## Exercise
Would you please repeat exactly the entries below, starting at the line with "right shoulder: (918, 221)" and ending at the line with "nose: (102, 122)", and nothing outside that range? Leave out the pictures.

-.-.-

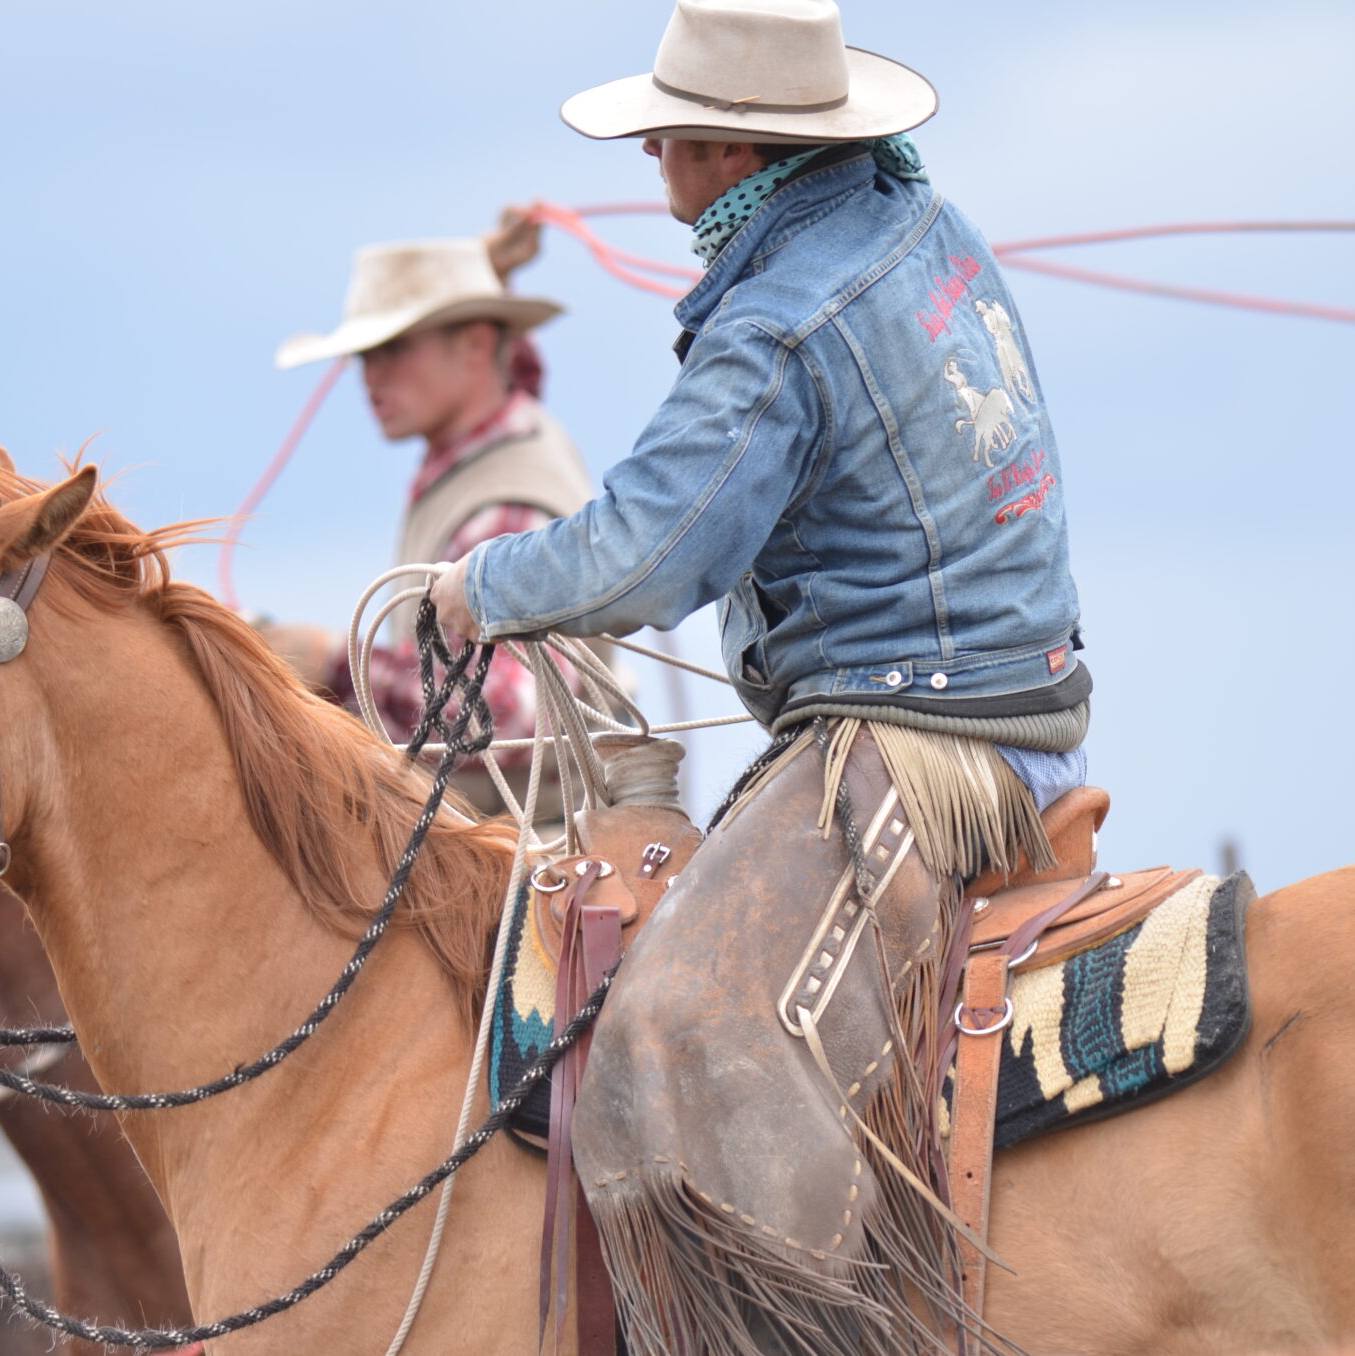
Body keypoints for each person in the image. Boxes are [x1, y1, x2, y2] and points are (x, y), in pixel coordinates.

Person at [428, 1, 1087, 1350]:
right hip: (1008, 696)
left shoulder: (779, 320)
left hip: (919, 736)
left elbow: (646, 554)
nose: (653, 154)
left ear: (735, 154)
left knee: (678, 1032)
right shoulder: (918, 221)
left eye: (670, 134)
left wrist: (478, 592)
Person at [273, 226, 597, 821]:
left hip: (525, 850)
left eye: (394, 347)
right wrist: (492, 278)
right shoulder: (496, 434)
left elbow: (504, 716)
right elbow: (512, 369)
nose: (371, 376)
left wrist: (334, 665)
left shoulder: (507, 502)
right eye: (365, 355)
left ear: (477, 344)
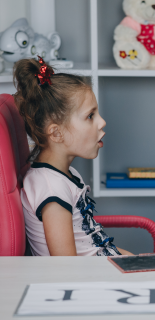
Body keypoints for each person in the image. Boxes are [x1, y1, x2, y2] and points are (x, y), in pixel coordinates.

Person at [15, 56, 133, 256]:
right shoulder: (52, 188)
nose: (102, 122)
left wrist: (135, 260)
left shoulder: (65, 175)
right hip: (90, 283)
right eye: (90, 116)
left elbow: (96, 246)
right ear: (56, 133)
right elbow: (67, 267)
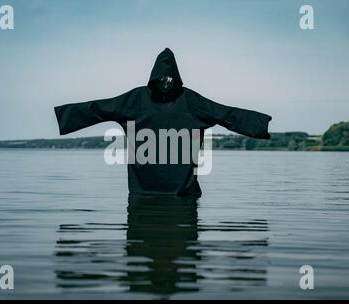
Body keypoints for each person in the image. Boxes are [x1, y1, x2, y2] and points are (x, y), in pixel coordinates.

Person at [54, 48, 272, 197]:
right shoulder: (136, 100)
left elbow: (225, 114)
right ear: (154, 77)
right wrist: (65, 116)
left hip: (182, 195)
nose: (166, 83)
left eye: (169, 78)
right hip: (143, 192)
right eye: (162, 78)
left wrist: (260, 125)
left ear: (176, 77)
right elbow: (100, 108)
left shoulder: (190, 101)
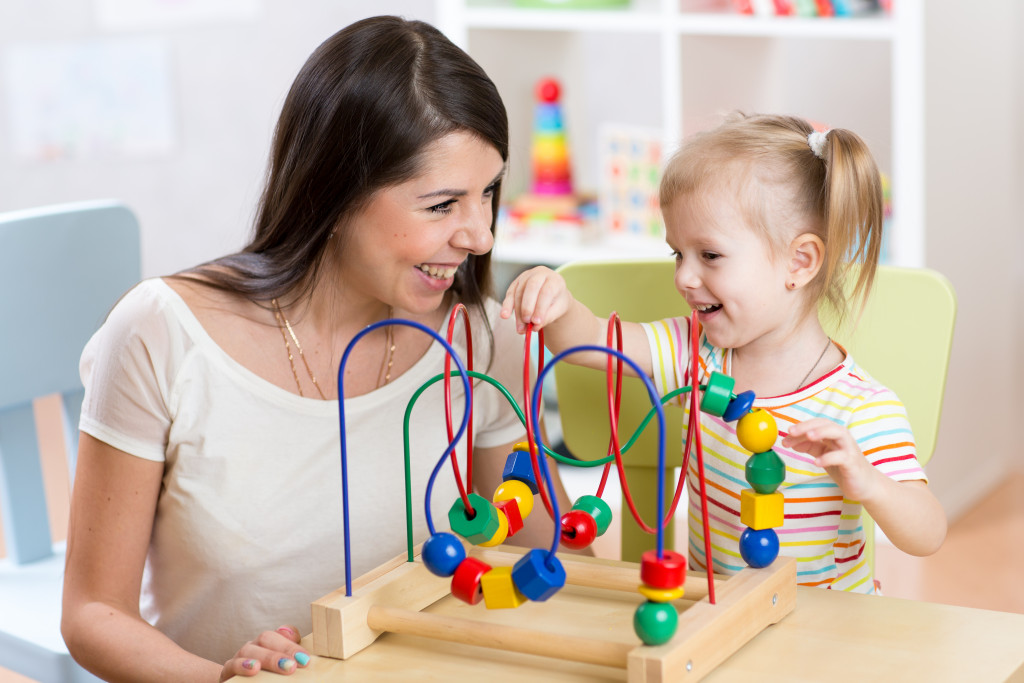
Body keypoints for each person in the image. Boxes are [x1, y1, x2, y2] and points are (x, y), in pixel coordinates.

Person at [62, 15, 571, 682]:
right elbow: (94, 612)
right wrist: (221, 678)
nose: (479, 234)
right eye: (442, 204)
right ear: (336, 193)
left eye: (489, 193)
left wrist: (556, 345)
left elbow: (553, 556)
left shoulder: (478, 335)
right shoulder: (161, 331)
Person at [501, 112, 946, 593]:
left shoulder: (859, 405)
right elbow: (589, 344)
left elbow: (928, 533)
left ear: (800, 262)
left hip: (823, 638)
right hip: (715, 618)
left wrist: (869, 483)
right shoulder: (696, 353)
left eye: (709, 255)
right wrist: (556, 300)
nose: (685, 278)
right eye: (678, 253)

-.-.-

## Response
right shoulder: (918, 221)
left eye: (670, 134)
left wrist: (478, 592)
Person at [273, 226, 597, 821]:
left hip: (525, 850)
left eye: (394, 347)
right wrist: (492, 278)
right shoulder: (496, 434)
left elbow: (504, 716)
right elbow: (512, 369)
nose: (371, 376)
left wrist: (334, 665)
left shoulder: (507, 502)
right eye: (365, 355)
left ear: (477, 344)
Body keypoints for each person in the image. Boxes are [x1, y1, x2, y2] and points are (x, y), in pixel coordinates.

Person at [15, 56, 133, 256]:
right shoulder: (52, 188)
nose: (102, 122)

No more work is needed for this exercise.